ドライブがAPFSに再フォーマットされていた場合は、期待値を少し下げたほうがよいでしょう。生データをスキャンしてファイルを復元できる可能性はありますが、古いHFSのフォルダ構造は再構築しにくいかもしれません。ドライブが安全消去されていた場合、暗号化されていて暗号化メタデータやキーが失われている場合、またはフォーマット後に新しいデータで埋められている場合は、ソフトウェア復旧で使える材料はあまり残っていないかもしれません。「あまり新しいデータを書き込んでいない」というのは良いことですが、少量の書き込みでも運悪く重要な領域に当たることがあります。

実際の手順としては、私はこうします。

  1. 復旧したファイルを保存するのに十分な空き容量のある別のドライブを用意する。できれば、失ったデータ量よりも多い容量が望ましいです。
  2. 元のディスクが正常なら、ツールが対応していれば読み取り専用でスキャンする。
  3. ディスクの状態が不安定なら、先にイメージ化またはクローン作成し、そのイメージをスキャンする。
  4. 大量の雑多なデータを復旧する前に、最も重要なファイルをプレビューする。
  5. 復旧先は必ず別のディスクにする。
  6. 復旧後は、作業完了と判断する前に、復元したファイルの一部を実際に開いて確認する。
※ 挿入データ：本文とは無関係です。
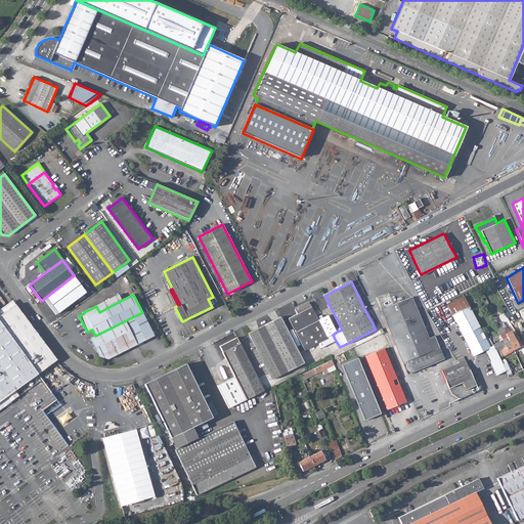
[(96,306),(99,312),(122,300),(119,295),(96,306)]
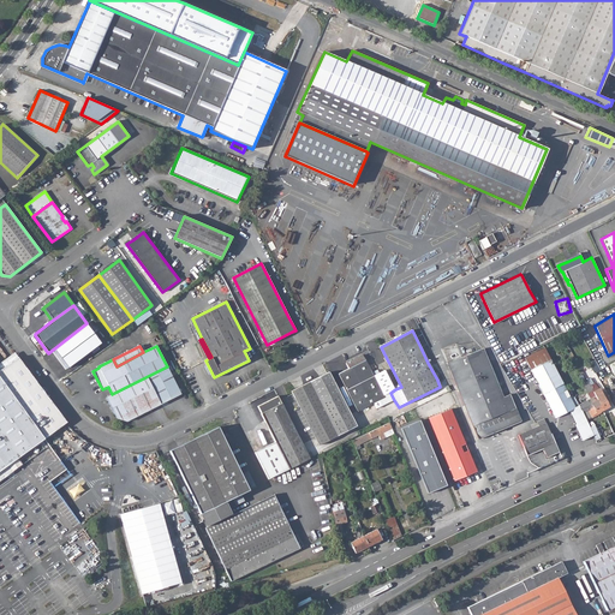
[(525,358),(555,418),(568,411),(574,407),(544,348),(525,358)]
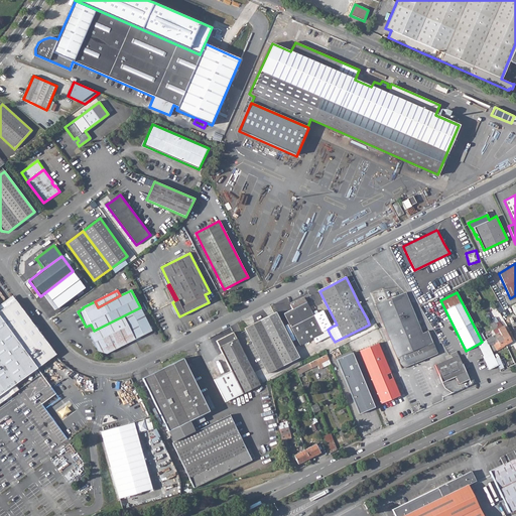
[(421,334),(412,310),(405,293),(403,293),(385,301),(376,304),(376,305),(385,327),(402,368),(436,354),(431,340),(427,332),(421,334)]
より速いが完璧ではない方法は、ドライブを直接スキャンして、プレビューできるものを復旧することです。ファイルが死活問題ではなく、ディスクの動作も正常なら、それで問題ありません。より安全なのは先にイメージ化する方法ですが、そのぶん容量と時間が余計にかかります。

ですから、はい、まだ可能性はあります。特にクイックフォーマット後で、その後の使用が少ない場合はなおさらです。ただし、「ドライブが再びマウントできるようになること」を目標にしないでください。目標は、そのディスク上で何か他の変化が起こる前に、ファイルを取り出すことです。

これがSSDだった場合、期待は下げてください。クイックフォーマット後のHFS復元は、古い回転式の外付けドライブのほうがはるかに良好ですが、SSDではTRIMにより削除されたブロックが実質的にすぐ消えてしまうことがあります。Disk Drillでスキャンすることはできますが、重要なファイルをプレビューできない場合、スキャンを繰り返してもおそらく改善しません。